China Marks
February 15 - March 17, 2018
China Marks creates beautifully chaotic works that are inspiring, new hybrids of embroidery, drawing, and collage. Her dense process-driven creations can initially be described as drawing with thread into fabric fragments, with which she constructs twisted tales. Over time she builds up her creations by working and re-working thread upon thread, with fabric collage that is applied, removed, and reshaped. Combined with addition of digitally embroidered sketches and text, the end result is a wonderous landscape filled with warped characters, dark humor and dense narratives.
The artist’s prolific output can be broken down into four main component series, and the level of complexity builds from one to the next. The simplest are the Broadsides Series. These are almost exclusively dedicated to witty digitally embroidered texts- the thoughts and declarations that fill her mind as she works. They often pack a political, or melancholy, punch, and are usually accented by a singular, minimal illustration or collaged fabric image.
China Marks introduces slightly more elaborate scenarios with her Short Subject Series. These tend to be composed on white backgrounds. She starts with a hand-drawn sketch that is scanned, run through CAD software, and then plotted out with a digital embroidery machine. Over this initial layer she will constantly rework the forms and collage elements to reveal characters as well as digitally embroidered dialogue. In these comical mini-worlds, the figures question their own motives, stand up for their principles and defy convention.
In the Altered Paintings Series, Marks starts with a commercial tapestry reproduction of famous, and some not-so-famous, 14th-20th Century paintings. These can range from kitschy, lesser-Baroque landscapes to more recognizable works by da Vinci, Vermeer or Cezanne. The scenes in the tapestries have already been diluted and translated through a number of processes before they roll off the factory’s digital loom. However, their pixelated interpretations are fertile ground for the artist to work, as she transforms them into totally new, densely active dramatic stories that almost completely obliterate the original image. China Marks is not so much addressing Art History as using it as a material with which to build, much the same way a sculptor might look at clay. These are the largest scale of the wall-mounted series she produces. In them, old gods learn new tricks, creatures abandon the higher realms, and wild children take flight in search of their enemies. To paraphrase one of the artwork titles: Hell does indeed have its charms.

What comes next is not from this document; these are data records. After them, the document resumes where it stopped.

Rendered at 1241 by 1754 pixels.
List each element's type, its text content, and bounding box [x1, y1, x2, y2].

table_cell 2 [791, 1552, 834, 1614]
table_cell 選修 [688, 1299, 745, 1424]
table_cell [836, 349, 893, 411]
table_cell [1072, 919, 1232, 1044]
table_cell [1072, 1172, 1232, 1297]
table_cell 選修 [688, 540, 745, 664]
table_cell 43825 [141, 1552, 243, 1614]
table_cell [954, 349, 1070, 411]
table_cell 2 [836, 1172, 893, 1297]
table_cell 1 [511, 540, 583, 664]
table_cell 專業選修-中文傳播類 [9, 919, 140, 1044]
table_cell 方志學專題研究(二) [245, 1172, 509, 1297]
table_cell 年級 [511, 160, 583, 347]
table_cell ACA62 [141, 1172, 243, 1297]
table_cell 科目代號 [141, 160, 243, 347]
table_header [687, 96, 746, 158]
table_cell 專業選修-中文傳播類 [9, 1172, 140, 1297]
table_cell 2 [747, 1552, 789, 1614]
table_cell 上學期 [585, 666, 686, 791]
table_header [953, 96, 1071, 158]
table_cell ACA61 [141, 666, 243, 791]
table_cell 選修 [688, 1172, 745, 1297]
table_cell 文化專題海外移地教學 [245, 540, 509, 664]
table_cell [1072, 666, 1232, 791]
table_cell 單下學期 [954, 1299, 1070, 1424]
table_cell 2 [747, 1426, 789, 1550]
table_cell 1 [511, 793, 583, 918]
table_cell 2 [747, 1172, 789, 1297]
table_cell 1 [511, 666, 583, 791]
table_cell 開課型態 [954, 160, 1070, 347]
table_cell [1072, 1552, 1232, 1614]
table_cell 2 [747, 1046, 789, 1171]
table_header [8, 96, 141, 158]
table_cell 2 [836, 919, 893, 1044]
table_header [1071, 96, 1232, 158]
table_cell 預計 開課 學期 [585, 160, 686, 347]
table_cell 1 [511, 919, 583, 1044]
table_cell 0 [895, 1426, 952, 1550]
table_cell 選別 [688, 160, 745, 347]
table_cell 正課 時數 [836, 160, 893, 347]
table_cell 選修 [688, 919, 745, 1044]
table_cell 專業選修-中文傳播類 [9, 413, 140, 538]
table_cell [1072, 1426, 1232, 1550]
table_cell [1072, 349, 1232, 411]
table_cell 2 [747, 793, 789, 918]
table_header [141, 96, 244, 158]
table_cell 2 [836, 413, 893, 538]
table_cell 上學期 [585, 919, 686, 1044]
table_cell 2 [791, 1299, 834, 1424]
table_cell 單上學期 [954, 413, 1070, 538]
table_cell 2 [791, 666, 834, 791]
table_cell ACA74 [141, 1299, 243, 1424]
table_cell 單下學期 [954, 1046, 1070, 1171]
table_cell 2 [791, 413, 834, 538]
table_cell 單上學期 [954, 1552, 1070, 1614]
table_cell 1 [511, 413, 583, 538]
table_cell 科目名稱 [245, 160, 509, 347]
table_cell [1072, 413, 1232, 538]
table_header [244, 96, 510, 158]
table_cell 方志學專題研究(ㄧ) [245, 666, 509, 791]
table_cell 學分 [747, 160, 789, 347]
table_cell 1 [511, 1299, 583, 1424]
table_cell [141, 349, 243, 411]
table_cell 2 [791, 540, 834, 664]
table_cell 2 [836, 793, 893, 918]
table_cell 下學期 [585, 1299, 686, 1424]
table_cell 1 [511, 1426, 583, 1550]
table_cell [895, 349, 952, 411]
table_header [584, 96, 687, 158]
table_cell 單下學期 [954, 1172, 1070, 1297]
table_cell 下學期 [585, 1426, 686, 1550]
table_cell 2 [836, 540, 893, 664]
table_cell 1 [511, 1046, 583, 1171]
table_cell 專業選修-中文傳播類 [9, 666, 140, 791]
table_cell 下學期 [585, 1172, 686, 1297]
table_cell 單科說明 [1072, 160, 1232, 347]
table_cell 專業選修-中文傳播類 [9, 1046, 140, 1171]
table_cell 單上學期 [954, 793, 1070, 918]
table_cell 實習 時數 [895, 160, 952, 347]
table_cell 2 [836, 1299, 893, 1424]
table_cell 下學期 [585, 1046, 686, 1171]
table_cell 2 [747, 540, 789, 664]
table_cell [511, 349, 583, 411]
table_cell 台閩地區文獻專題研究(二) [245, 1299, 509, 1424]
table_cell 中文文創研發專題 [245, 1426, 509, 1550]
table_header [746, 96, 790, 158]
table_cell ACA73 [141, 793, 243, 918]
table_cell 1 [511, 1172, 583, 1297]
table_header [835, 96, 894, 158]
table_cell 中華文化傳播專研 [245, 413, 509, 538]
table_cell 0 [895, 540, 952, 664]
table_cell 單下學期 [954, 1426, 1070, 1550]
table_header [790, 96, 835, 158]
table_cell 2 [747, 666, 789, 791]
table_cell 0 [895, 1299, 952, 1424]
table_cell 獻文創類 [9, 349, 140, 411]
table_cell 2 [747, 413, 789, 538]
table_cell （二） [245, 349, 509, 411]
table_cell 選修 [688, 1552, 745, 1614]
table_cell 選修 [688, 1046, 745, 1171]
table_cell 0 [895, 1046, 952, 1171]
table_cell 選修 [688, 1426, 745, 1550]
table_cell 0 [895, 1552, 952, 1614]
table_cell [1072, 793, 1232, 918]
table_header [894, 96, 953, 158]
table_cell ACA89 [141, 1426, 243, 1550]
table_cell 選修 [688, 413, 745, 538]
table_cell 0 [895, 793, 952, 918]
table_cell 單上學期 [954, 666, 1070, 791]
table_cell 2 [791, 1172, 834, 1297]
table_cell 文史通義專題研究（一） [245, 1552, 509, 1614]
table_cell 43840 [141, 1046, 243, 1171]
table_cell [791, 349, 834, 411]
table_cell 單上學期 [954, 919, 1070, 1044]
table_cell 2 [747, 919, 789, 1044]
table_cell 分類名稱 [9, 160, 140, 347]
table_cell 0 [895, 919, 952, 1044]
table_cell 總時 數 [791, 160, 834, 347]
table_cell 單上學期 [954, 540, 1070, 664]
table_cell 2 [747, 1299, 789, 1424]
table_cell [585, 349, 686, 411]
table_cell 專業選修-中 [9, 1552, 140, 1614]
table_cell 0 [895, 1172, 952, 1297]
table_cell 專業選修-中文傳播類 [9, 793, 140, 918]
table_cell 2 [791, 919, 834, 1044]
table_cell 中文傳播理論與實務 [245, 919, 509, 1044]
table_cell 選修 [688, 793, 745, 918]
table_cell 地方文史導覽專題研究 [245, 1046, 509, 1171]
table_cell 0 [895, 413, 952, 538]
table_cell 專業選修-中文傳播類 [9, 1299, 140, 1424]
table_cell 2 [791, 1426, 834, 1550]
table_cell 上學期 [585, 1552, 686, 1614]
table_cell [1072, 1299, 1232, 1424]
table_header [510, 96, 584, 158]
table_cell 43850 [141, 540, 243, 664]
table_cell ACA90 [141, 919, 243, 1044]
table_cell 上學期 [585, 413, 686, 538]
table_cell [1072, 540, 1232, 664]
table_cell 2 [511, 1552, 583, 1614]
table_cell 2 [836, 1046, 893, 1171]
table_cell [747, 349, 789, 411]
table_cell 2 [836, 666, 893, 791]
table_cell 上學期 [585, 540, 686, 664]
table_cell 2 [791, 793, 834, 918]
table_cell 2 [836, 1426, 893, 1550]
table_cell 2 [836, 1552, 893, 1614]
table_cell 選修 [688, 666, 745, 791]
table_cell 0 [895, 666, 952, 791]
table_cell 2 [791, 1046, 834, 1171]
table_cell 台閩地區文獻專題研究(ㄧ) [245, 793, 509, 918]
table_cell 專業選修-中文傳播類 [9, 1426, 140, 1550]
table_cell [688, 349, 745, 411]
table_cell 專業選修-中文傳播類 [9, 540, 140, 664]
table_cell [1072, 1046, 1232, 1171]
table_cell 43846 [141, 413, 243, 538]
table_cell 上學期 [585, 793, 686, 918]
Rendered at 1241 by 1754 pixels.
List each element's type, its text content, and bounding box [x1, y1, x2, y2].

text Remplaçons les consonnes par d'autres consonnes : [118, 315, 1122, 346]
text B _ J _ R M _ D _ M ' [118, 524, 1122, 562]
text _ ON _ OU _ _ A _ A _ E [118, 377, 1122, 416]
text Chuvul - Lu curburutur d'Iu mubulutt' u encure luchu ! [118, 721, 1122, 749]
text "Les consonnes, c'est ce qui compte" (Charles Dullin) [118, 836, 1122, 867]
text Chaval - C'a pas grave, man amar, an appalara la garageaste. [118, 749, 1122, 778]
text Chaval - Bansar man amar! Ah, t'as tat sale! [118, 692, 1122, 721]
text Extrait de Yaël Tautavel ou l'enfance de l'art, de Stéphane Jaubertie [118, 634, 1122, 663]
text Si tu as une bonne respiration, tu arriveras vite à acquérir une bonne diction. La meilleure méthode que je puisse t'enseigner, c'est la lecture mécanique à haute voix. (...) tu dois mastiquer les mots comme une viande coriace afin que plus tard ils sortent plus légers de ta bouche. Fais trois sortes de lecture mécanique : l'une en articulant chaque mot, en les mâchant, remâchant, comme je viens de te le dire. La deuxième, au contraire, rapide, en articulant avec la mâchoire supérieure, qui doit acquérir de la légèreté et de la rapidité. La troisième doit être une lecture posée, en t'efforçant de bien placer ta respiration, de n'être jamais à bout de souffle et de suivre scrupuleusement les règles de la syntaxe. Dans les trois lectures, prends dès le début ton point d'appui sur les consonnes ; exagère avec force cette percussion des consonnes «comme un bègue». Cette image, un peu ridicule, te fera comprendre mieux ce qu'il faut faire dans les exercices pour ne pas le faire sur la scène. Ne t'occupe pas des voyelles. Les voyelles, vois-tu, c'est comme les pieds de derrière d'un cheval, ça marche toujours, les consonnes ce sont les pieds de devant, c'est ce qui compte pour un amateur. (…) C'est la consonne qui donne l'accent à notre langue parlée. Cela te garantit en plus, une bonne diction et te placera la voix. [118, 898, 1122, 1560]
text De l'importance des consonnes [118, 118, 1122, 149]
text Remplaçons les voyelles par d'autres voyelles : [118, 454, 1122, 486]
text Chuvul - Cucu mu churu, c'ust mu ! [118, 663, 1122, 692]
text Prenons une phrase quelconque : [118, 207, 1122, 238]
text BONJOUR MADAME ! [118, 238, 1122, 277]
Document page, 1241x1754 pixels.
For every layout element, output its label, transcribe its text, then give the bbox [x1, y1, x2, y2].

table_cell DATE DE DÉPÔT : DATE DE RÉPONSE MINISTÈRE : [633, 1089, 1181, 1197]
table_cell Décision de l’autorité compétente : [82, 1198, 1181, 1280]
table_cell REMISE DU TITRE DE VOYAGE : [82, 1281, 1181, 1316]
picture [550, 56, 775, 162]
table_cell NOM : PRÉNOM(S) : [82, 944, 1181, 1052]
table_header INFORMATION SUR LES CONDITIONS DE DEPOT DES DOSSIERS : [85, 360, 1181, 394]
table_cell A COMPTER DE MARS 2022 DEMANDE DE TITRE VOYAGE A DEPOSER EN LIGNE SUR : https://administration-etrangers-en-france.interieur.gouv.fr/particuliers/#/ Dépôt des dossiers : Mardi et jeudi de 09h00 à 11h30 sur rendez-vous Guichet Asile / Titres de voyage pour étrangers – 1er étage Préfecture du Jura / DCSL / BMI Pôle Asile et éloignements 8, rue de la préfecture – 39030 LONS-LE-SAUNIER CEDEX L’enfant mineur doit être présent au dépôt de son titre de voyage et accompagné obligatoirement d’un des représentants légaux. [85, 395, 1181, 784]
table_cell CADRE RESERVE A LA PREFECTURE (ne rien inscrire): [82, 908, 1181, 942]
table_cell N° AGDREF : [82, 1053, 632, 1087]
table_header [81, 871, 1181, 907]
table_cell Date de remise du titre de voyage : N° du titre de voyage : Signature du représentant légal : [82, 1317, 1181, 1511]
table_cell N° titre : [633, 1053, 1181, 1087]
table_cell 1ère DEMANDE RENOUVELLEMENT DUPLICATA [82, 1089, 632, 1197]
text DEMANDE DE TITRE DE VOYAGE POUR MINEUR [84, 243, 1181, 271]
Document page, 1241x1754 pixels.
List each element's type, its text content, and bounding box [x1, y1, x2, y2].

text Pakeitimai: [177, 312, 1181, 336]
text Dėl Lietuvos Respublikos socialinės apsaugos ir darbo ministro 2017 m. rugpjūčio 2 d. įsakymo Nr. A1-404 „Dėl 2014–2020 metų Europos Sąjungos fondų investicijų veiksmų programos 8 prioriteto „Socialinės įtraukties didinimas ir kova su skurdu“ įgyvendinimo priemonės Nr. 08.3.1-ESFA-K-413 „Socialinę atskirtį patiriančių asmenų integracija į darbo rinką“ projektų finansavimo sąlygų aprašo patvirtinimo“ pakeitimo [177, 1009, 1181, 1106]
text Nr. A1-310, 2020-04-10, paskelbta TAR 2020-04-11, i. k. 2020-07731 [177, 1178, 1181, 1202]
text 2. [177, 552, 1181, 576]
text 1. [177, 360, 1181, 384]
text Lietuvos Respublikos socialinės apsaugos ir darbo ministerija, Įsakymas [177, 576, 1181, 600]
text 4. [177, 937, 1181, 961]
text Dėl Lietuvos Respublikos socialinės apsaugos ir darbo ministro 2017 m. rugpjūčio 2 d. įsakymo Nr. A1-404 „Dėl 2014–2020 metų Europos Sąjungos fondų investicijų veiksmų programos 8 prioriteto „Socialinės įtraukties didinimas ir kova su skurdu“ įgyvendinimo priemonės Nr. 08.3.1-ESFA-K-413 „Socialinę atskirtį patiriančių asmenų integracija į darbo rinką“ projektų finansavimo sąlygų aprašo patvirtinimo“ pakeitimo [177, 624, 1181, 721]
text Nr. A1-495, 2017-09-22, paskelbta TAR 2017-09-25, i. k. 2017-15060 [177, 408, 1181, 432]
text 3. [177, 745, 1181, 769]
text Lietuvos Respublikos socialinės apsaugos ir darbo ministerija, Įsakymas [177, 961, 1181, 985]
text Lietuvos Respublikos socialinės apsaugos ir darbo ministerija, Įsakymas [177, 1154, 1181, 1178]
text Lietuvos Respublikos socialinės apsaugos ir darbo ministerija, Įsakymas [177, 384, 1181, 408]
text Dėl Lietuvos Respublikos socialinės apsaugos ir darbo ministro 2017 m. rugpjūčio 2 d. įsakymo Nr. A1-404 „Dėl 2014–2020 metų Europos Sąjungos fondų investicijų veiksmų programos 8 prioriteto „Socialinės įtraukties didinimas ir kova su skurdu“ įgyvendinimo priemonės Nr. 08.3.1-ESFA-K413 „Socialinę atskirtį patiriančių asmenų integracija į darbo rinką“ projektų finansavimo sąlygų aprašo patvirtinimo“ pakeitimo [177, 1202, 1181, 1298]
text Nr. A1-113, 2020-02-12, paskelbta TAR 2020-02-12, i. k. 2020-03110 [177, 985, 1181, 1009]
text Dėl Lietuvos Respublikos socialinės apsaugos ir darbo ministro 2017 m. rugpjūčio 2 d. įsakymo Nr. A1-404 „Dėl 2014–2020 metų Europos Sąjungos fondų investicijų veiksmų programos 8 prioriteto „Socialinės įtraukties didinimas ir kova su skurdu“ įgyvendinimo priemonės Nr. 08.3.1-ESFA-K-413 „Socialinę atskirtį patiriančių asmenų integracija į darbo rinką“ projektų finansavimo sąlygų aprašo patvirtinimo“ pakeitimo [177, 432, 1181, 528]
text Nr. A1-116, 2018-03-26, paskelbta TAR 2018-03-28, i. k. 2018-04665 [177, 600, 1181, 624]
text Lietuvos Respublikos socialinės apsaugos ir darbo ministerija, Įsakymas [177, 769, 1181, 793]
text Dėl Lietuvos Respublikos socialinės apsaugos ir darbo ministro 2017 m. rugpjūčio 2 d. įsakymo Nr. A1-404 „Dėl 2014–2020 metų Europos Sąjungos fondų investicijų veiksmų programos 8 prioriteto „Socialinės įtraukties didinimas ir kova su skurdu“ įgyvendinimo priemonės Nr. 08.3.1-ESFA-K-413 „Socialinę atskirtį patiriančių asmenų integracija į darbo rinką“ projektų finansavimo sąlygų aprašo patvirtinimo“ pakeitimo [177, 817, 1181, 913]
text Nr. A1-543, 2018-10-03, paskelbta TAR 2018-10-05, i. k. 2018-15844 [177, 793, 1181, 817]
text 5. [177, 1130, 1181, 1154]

This process of transformation is taken to its logical conclusion in China Mark’s series of artist books. These soft-form books are large, heavily worked stages where she has room to relate longer adventures through time. On view here is her newest tome: The Stolen Child. This is a story of fairies, kidnapping, political intrigue and unbreakable family bonds. It has the physical presence of a rare, old manuscript, but also the colorful vibrancy of an animated film. As always, much is hidden in the patterns and stitches and contorted designs.
The worlds that China Marks creates are fascinating and expansive. They are an impressive amalgam of imagination, technology, innovation, history, politics, identity and boundless energy. Their complexity and attention to detail draw us in and command us to dedicate the time to fully grasp and enjoy them.